> What you have to do
Give back the entries that follow exactly as written. Any picture gets left out.

> Dataset records
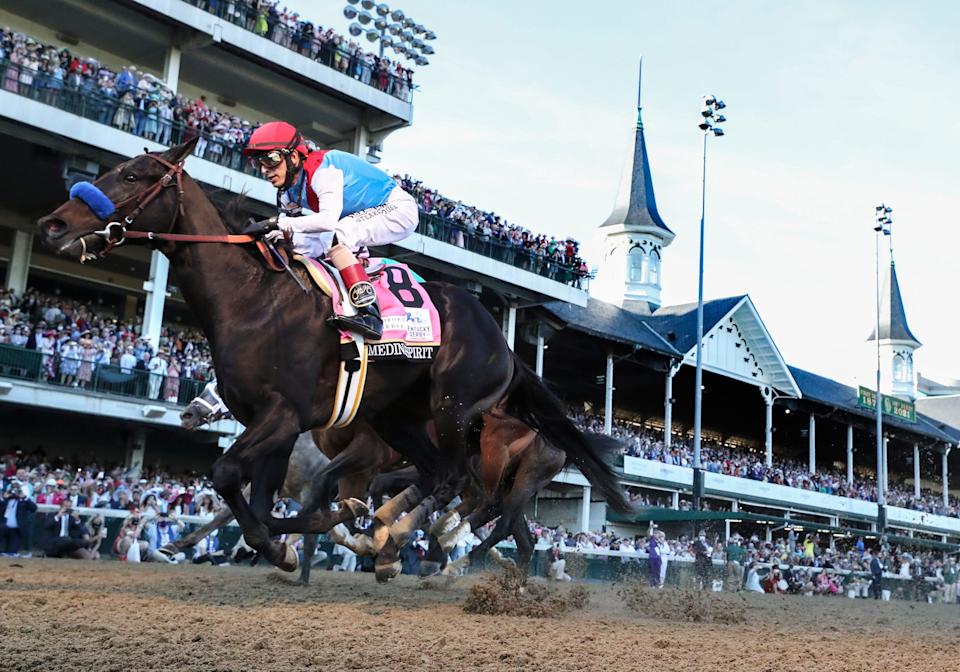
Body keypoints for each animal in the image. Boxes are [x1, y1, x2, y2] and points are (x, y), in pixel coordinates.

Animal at [37, 139, 632, 576]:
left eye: (134, 176)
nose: (54, 223)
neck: (251, 300)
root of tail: (507, 346)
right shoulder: (277, 426)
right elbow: (262, 504)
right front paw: (293, 542)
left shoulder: (286, 415)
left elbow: (233, 475)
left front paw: (313, 535)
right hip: (400, 418)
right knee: (465, 495)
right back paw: (401, 537)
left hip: (458, 412)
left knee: (464, 489)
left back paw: (419, 543)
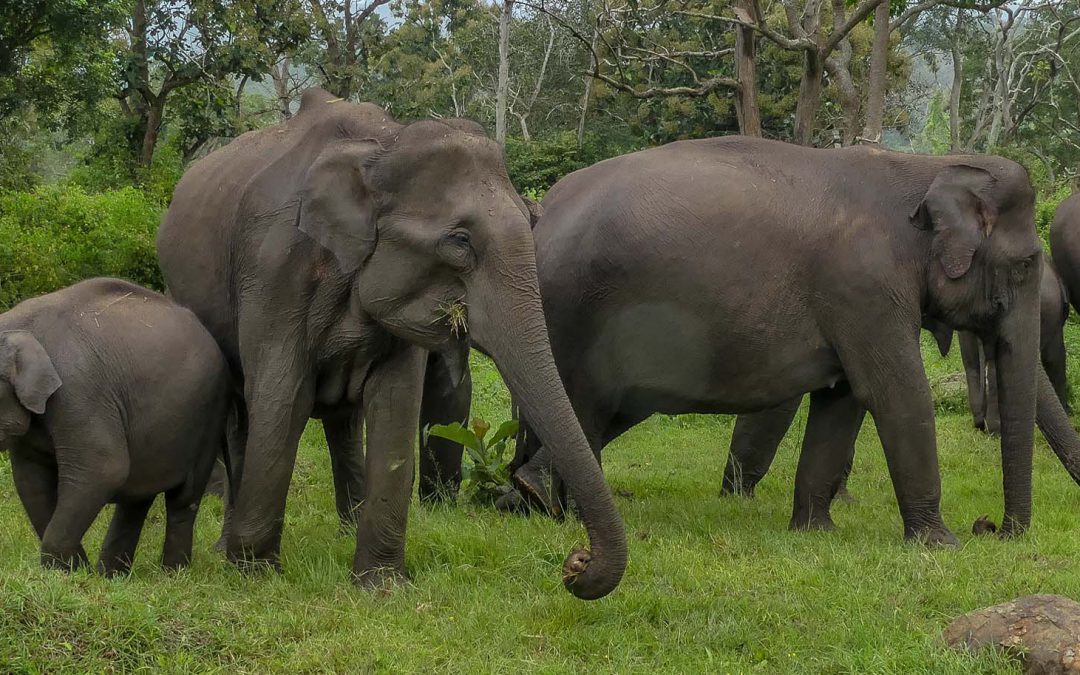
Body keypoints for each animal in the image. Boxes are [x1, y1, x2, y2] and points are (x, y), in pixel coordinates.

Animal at [0, 278, 230, 575]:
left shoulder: (78, 390)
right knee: (137, 499)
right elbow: (30, 479)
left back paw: (171, 573)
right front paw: (72, 570)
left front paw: (70, 573)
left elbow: (104, 467)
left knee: (182, 498)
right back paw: (111, 575)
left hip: (210, 409)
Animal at [156, 88, 626, 599]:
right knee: (242, 416)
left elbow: (395, 405)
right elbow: (284, 397)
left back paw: (345, 530)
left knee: (341, 419)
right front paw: (255, 575)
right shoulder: (272, 271)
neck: (383, 144)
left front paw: (380, 588)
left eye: (531, 219)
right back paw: (228, 549)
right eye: (460, 241)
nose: (575, 562)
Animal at [424, 136, 1080, 543]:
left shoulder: (854, 303)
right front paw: (939, 544)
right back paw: (541, 498)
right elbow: (895, 393)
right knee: (582, 408)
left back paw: (523, 501)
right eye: (1026, 265)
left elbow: (842, 401)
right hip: (572, 314)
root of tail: (541, 211)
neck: (926, 166)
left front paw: (816, 532)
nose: (996, 529)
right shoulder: (864, 287)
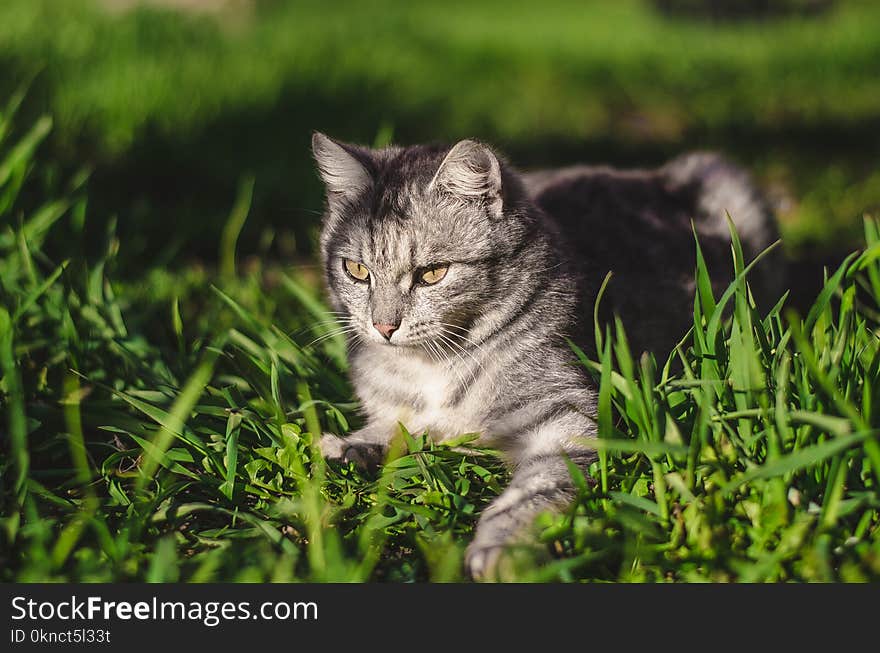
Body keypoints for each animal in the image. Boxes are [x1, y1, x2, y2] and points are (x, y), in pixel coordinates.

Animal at [312, 131, 776, 576]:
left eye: (432, 274)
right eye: (356, 270)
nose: (383, 327)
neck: (432, 365)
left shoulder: (566, 420)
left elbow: (533, 491)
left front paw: (501, 547)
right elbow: (390, 426)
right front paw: (349, 447)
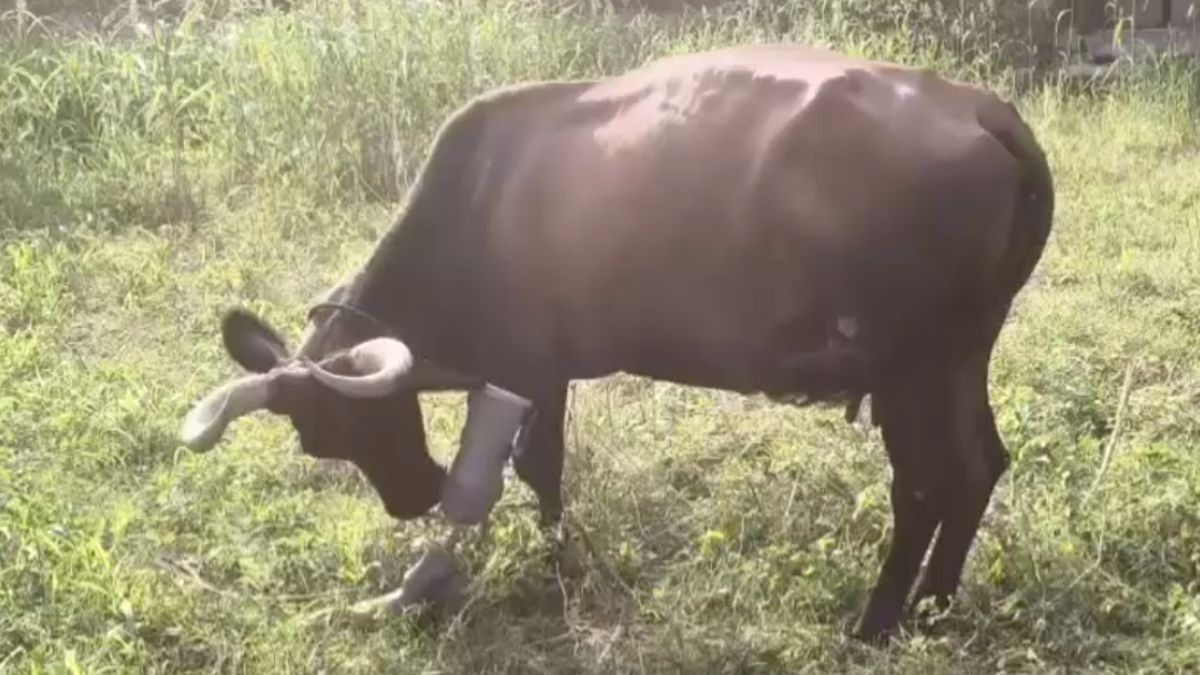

> Exercise output
Body keypoints for each animal in the image. Boxes are [x1, y1, x2, y2] and points are (x, y), in pixel coordinates.

Animal at [37, 139, 632, 576]:
left eye: (134, 176)
nose: (54, 223)
neck: (251, 300)
root of tail: (507, 346)
right shoulder: (277, 426)
right elbow: (262, 504)
right front paw: (293, 542)
left shoulder: (286, 415)
left elbow: (233, 475)
left front paw: (313, 535)
right hip: (400, 418)
right knee: (465, 495)
right back paw: (401, 537)
left hip: (458, 412)
left knee: (464, 489)
left back paw: (419, 543)
Body keypoints for each animal in the image. Boxes are [x1, y1, x2, y2] and points are (x, y), in pixel coordinates.

Animal at [0, 278, 230, 575]:
left shoulder: (78, 390)
right knee: (137, 499)
right elbow: (30, 479)
left back paw: (171, 573)
right front paw: (72, 570)
left front paw: (70, 573)
left elbow: (104, 467)
left knee: (182, 498)
right back paw: (111, 575)
left hip: (210, 409)
Animal at [156, 88, 626, 599]:
right knee: (242, 416)
left elbow: (395, 405)
right elbow: (284, 397)
left back paw: (345, 530)
left knee: (341, 419)
right front paw: (255, 575)
right shoulder: (272, 271)
neck: (383, 144)
left front paw: (380, 588)
left eye: (531, 219)
right back paw: (228, 549)
right eye: (460, 241)
nose: (575, 562)
Animal at [424, 136, 1080, 543]:
left shoulder: (854, 303)
right front paw: (939, 544)
right back paw: (541, 498)
right elbow: (895, 393)
right knee: (582, 408)
left back paw: (523, 501)
right eye: (1026, 265)
left elbow: (842, 401)
right hip: (572, 314)
root of tail: (541, 211)
neck: (926, 166)
left front paw: (816, 532)
nose: (996, 529)
right shoulder: (864, 287)
Body keypoints for each animal in the image. Boxes are [x1, y1, x2, y2] and points are (x, y), in pixel coordinates.

Animal at [312, 131, 776, 576]:
left eye: (432, 274)
right eye: (356, 270)
nose: (383, 327)
neck: (432, 365)
left shoulder: (566, 420)
left elbow: (533, 491)
left front paw: (501, 547)
right elbow: (390, 426)
right front paw: (349, 447)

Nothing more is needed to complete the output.